The Internet of Things (IoT) is a concept which has been with us now for many years and it is slowly gaining terrain during the last few years, but what will for sure be a huge impulse for IoT are the networks classified as Low Power Wide Area networks (LPWA).
Why is this so? Mainly because IoT applications and devices, to be economically viable need to have low costs and long battery lives, and LPWA can offer this. Indeed, initial research suggests that there will be between 5 to 7 billion LPWA connections by 2022!
Apart from low costs and long battery lives, LPWA will increase the parts of the IoT industry that require low data rates, low mobility, hard to reach locations, low level of power consumption, a long range and also security. This is something which no matter which way you look at it, existing mobile technology is not ideal for the above scenarios. Hence this makes LPWA more feasible.
However, what is true, is that existing cellular operators are prime candidates to be the ones to offer LPWA, because they don’t need to make large changes in their existing infrastructure. Initially the cellular operators would just need make enhancements to their current networks. Moreover, coverage of these cellular networks to date, virtually cover the whole globe and roaming permit country frontiers to be crossed without any problems. Also, there tends to be various cellular operators in each country which means there is competition, and in turn this helps to keep pricing down.

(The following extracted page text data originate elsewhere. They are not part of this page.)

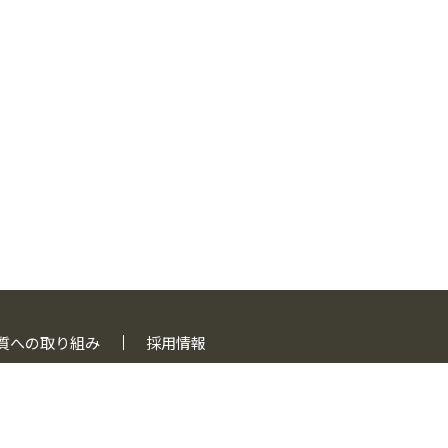
質への取り組み
採用情報
コンについて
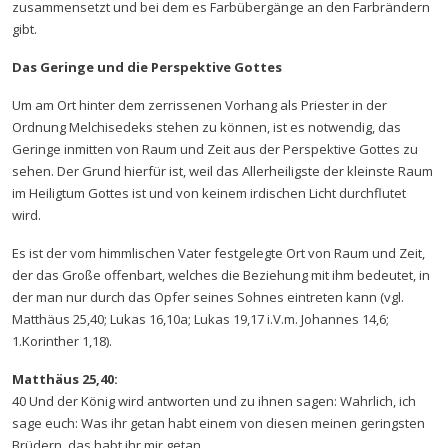
zusammensetzt und bei dem es Farbübergänge an den Farbrändern
gibt.
Das Geringe und die Perspektive Gottes
Um am Ort hinter dem zerrissenen Vorhang als Priester in der
Ordnung Melchisedeks stehen zu können, ist es notwendig, das
Geringe inmitten von Raum und Zeit aus der Perspektive Gottes zu
sehen. Der Grund hierfür ist, weil das Allerheiligste der kleinste Raum
im Heiligtum Gottes ist und von keinem irdischen Licht durchflutet
wird.
Es ist der vom himmlischen Vater festgelegte Ort von Raum und Zeit,
der das Große offenbart, welches die Beziehung mit ihm bedeutet, in
der man nur durch das Opfer seines Sohnes eintreten kann (vgl.
Matthäus 25,40; Lukas 16,10a; Lukas 19,17 i.V.m. Johannes 14,6;
1.Korinther 1,18).
Matthäus 25,40:
40 Und der König wird antworten und zu ihnen sagen: Wahrlich, ich
sage euch: Was ihr getan habt einem von diesen meinen geringsten
Brüdern, das habt ihr mir getan.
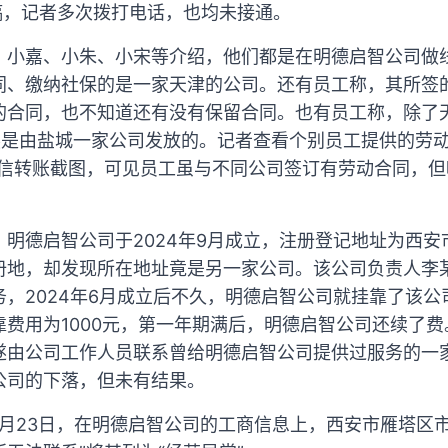
稿，记者多次拨打电话，也均未接通。
、小嘉、小朱、小宋等介绍，他们都是在明德启智公司做
同、缴纳社保的是一家天津的公司。还有员工称，其所签
的合同，也不知道还有没有保留合同。也有员工称，除了
然是由盐城一家公司发放的。记者查看个别员工提供的劳动
微信转账截图，可见员工虽与不同公司签订有劳动合同，
明德启智公司于2024年9月成立，注册登记地址为西安
册地，却发现所在地址竟是另一家公司。该公司负责人李
，2024年6月成立后不久，明德启智公司就挂靠了该
费用为1000元，第一年期满后，明德启智公司还续了
遂由公司工作人员联系曾给明德启智公司提供过服务的一
公司的下落，但未有结果。
10月23日，在明德启智公司的工商信息上，西安市雁塔区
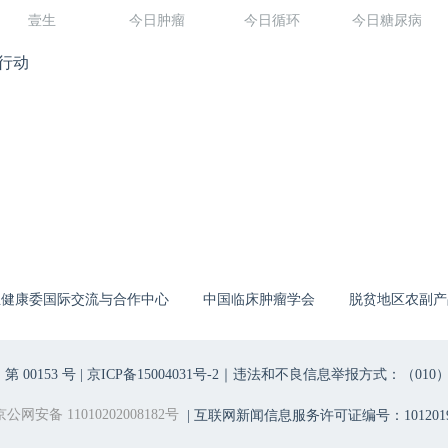
壹生
今日肿瘤
今日循环
今日糖尿病
行动
生健康委国际交流与合作中心
中国临床肿瘤学会
脱贫地区农副产
00153 号 |
京ICP备15004031号-2
｜违法和不良信息举报方式：（010）6403698
京公网安备 11010202008182号
| 互联网新闻信息服务许可证编号：1012019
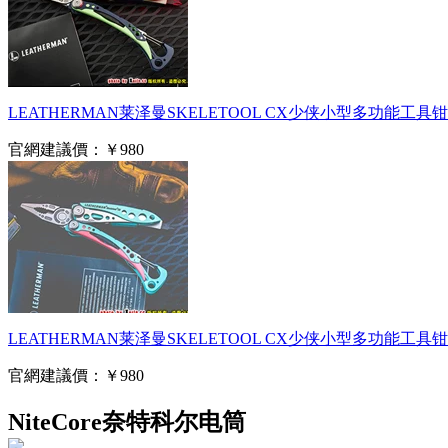
LEATHERMAN莱泽曼SKELETOOL CX少侠小型多功能工具钳
官網建議價：
￥980
LEATHERMAN莱泽曼SKELETOOL CX少侠小型多功能工具钳
官網建議價：
￥980
NiteCore奈特科尔电筒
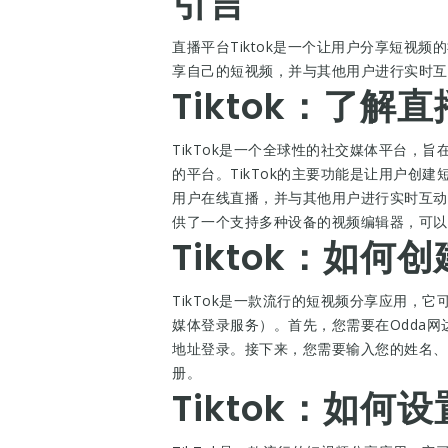
引言
直播平台Tiktok是一个让用户分享短视频
享自己的短视频，并与其他用户进行实时互动
Tiktok：了
TikTok是一个全球性的社交媒体平台，
的平台。TikTok的主要功能是让用户创
用户在线直播，并与其他用户进行实时互动。
供了一个支持多种设备的视频编辑器，可以让
Tiktok：如何
TikTok是一款流行的短视频分享应用，
媒体登录服务）。首先，您需要在Odda网
地址登录。接下来，您需要输入您的姓名、
册。
Tiktok：如何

Industries that have requirements mentioned at the beginning of this article are many. To name but a few; agriculture, utilities, health, automotive, transport, manufacturing, wearables and more.
Utilities: all utility companies need to meter and monitor low levels of data on a periodic basis. Whether to measure client consumption or as a backup system to detect faults, leaks, etc. LPWA could also be used at the energy production plants.
Smart Cities: Smart cities are not only about the utilities industry, but much more when we consider LPWA. This technology can be implemented into many public services. From important services which need to have a tight control, such as street lighting, local police, sewers, etc. to public services from which city councils can obtain revenues from. Parking, bicycle hiring, central city areas with levy tolls, etc., to name but a few.
Manufacturing: In the same way, backup systems can be used with LPWA for the manufacturing industry, to detect faults along any parts of an assembly line or any in warehouses and in other places. Even to monitor procedures to maintain everything at optimum levels.
Buildings: LPWA can be integrated into both private and business buildings. For example, controlling heat and light disorders or controlling machines themselves. Within a home that could be the temperature of a fridge and within a business that could be controlling the ink level of printers.
Health: Health can initially use LPWA for two basic areas. For patients and secondly for all hospital infrastructure. Having patients at home is becoming increasingly popular because on the one hand it reduces costs drastically and secondly because patients tend to improve faster at home. Using LPWA on patients to monitor blood pressures, oxygen levels, etc. is vital to be able to send patients home early. As far as controlling infrastructure, Hospital buildings would be prime candidates for everything related to smart buildings.
Agriculture: LPWA networks will enable to keep track of live animals. Whether it’s livestock or even wild animals to detect their whereabouts. Also, soil can be monitored to always have optimum humidity levels.
Transport: Independently of tracking the vehicles, tracking of transported goods is not currently online. It is mostly done with barcodes as they pass through the different phases of their travel. However, LPWA could have packages monitored at whatever time desired.
Wearables: With LPWA, children and old aged people could wear simple devices to keep them tracked down and under control so that they don’t stray away from desired areas.
Overall it is clear that LPWA is going to boost IoT and that’s the sensation one gets from all those involved in this industry. Mobile operators, infrastructure companies, device/module/chipset manufacturers and integrators. Within Teldat we have been manufacturing mobile routers and devices for nearly twenty years, and we are keeping close control of LPWA, as we have with other mobile technology in the past.